There is a need to improve efficacy, acceptability, tolerability and adherence in cardiovascular medicine. Fixed-dose combination formulations offer many of these potential advantages. Furthermore, single pill combinations offer advantages in terms of cost effectiveness, making them an attractive option in low-income countries. However, single pill combinations may also have disadvantages, such as less flexibility in altering doses and differences in the duration of action of the combined drugs.

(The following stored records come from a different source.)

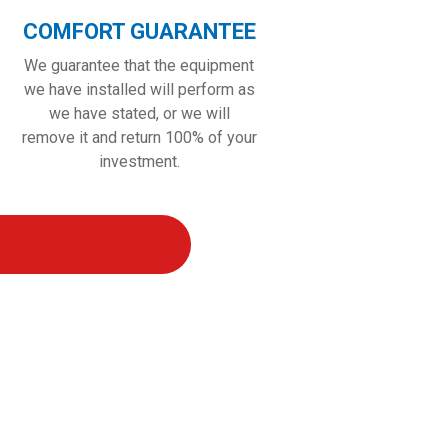
COMFORT GUARANTEE
We guarantee that the equipment
we have installed will perform as
we have stated, or we will
remove it and return 100% of your
investment.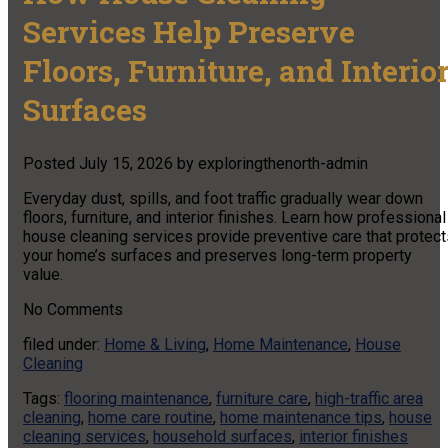
Services Help Preserve
Floors, Furniture, and Interio
Surfaces
Posted
July 15, 2026
by
exploringthenorth-admin
Everyday dust, spills, and foot traffic gradually wear down
floors, furniture, and interior finishes. Learn how professional
house cleaning services provide preventive care that protect
your home’s surfaces and preserves long-term property
value.
No
Comments
filed under:
Home & Living
,
Home Maintenance
,
House
Cleaning
Tags:
flooring maintenance
,
furniture care
,
high-traffic area
cleaning
,
home care routine
,
home maintenance tips
,
house
cleaning services
,
household surfaces
,
interior finishes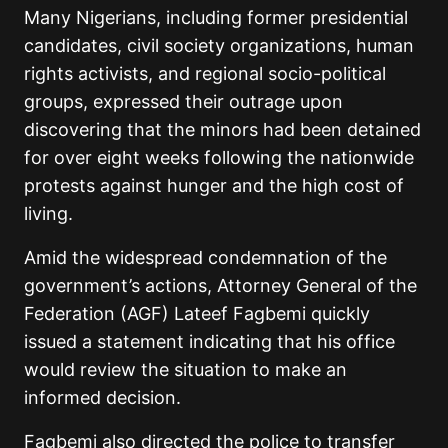
Many Nigerians, including former presidential
candidates, civil society organizations, human
rights activists, and regional socio-political
groups, expressed their outrage upon
discovering that the minors had been detained
for over eight weeks following the nationwide
protests against hunger and the high cost of
living.
Amid the widespread condemnation of the
government’s actions, Attorney General of the
Federation (AGF) Lateef Fagbemi quickly
issued a statement indicating that his office
would review the situation to make an
informed decision.
Fagbemi also directed the police to transfer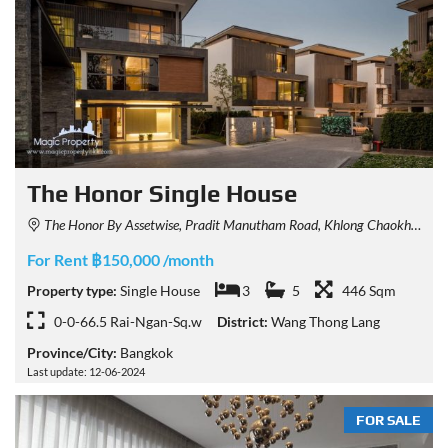
The Honor Single House
The Honor By Assetwise, Pradit Manutham Road, Khlong Chaokhunsing, Wang Thonglang, Bangkok, Thailand
For Rent ฿150,000 /month
Property type:
Single House
3
5
446 Sqm
0-0-66.5 Rai-Ngan-Sq.w
District:
Wang Thong Lang
Province/City:
Bangkok
Last update: 12-06-2024
FOR SALE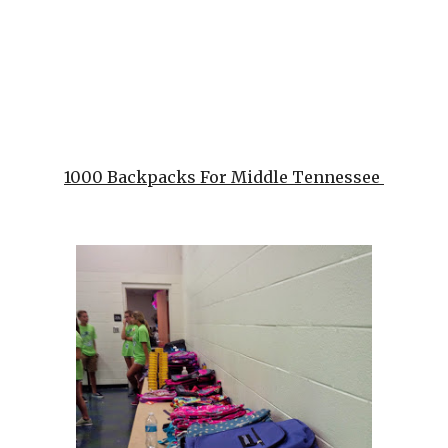
1000 Backpacks For Middle Tennessee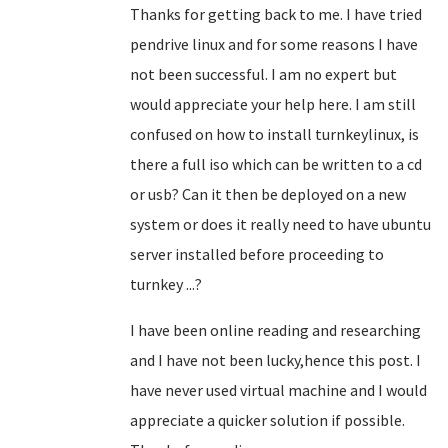
Thanks for getting back to me. I have tried
pendrive linux and for some reasons I have
not been successful. I am no expert but
would appreciate your help here. I am still
confused on how to install turnkeylinux, is
there a full iso which can be written to a cd
or usb? Can it then be deployed on a new
system or does it really need to have ubuntu
server installed before proceeding to
turnkey ...?
I have been online reading and researching
and I have not been lucky,hence this post. I
have never used virtual machine and I would
appreciate a quicker solution if possible.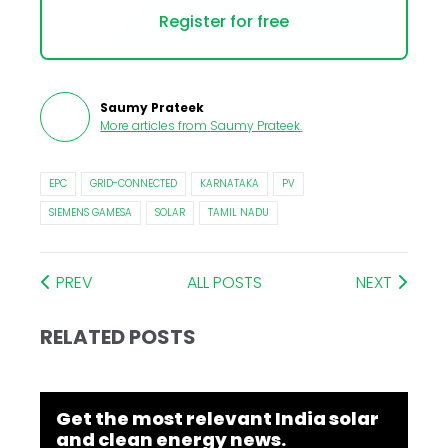
Register for free
Saumy Prateek
More articles from
Saumy Prateek
.
EPC
GRID-CONNECTED
KARNATAKA
PV
SIEMENS GAMESA
SOLAR
TAMIL NADU
PREV
ALL POSTS
NEXT
RELATED POSTS
Get the most relevant India solar
and clean energy news.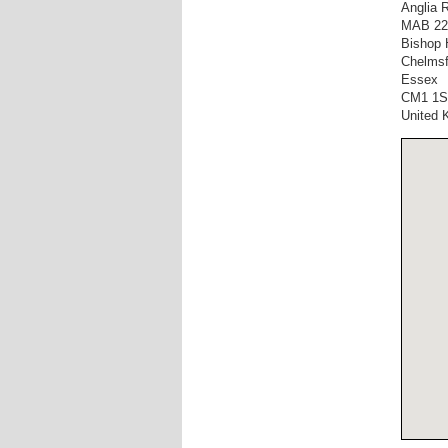
Anglia 
MAB 22
Bishop 
Chelmsf
Essex
CM1 1
United 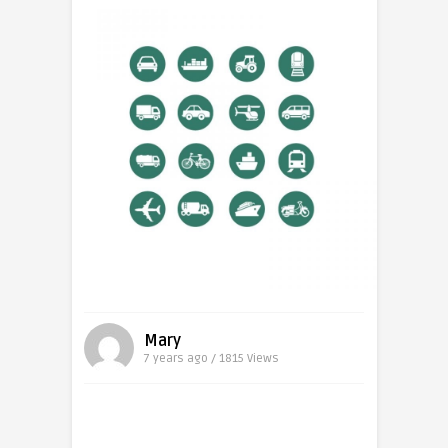
Mary
7 years ago / 1815
Views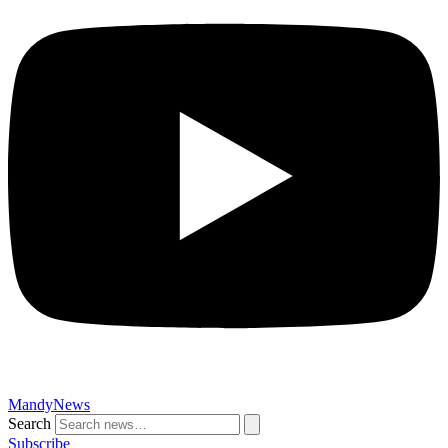
MandyNews
Search
Subscribe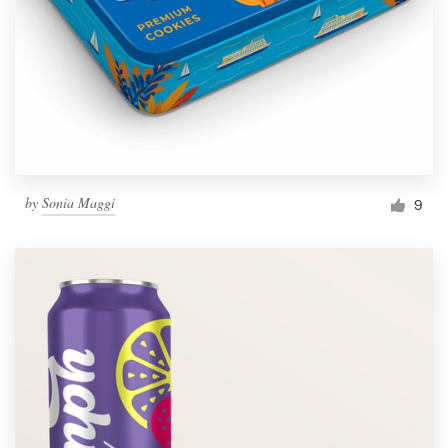
by
Sonia Maggi
9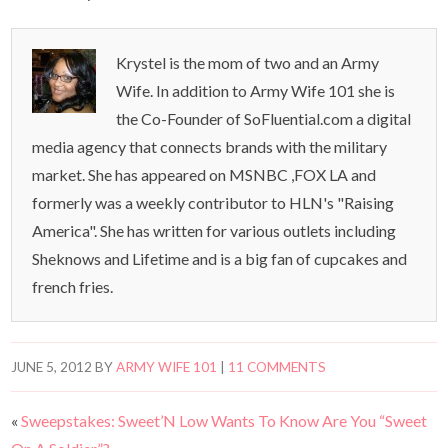
Krystel is the mom of two and an Army
Wife. In addition to Army Wife 101 she is
the Co-Founder of SoFluential.com a digital
media agency that connects brands with the military
market. She has appeared on MSNBC ,FOX LA and
formerly was a weekly contributor to HLN's "Raising
America". She has written for various outlets including
Sheknows and Lifetime and is a big fan of cupcakes and
french fries.
JUNE 5, 2012
BY
ARMY WIFE 101
|
11 COMMENTS
«
Sweepstakes: Sweet’N Low Wants To Know Are You “Sweet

Single pill combinations are recommended by regulatory bodies as first-line treatment in arterial hypertension.3 Current ESC recommendations state that the benefits of combination use may outweigh the risks in a selected group of people with HF for whom other treatments are unsuitable.79 At present, however, there is a lack of single pills for many combinations of drugs.
In summary, there is a need for single pill combinations in cardiovascular medicine. However there is a need for further data to establish the long-term safety and efficacy of such combinations. The results of ongoing clinical trials in several countries in primary and secondary CVD settings will evaluate the clinical implications of the routine use of single pill combinations.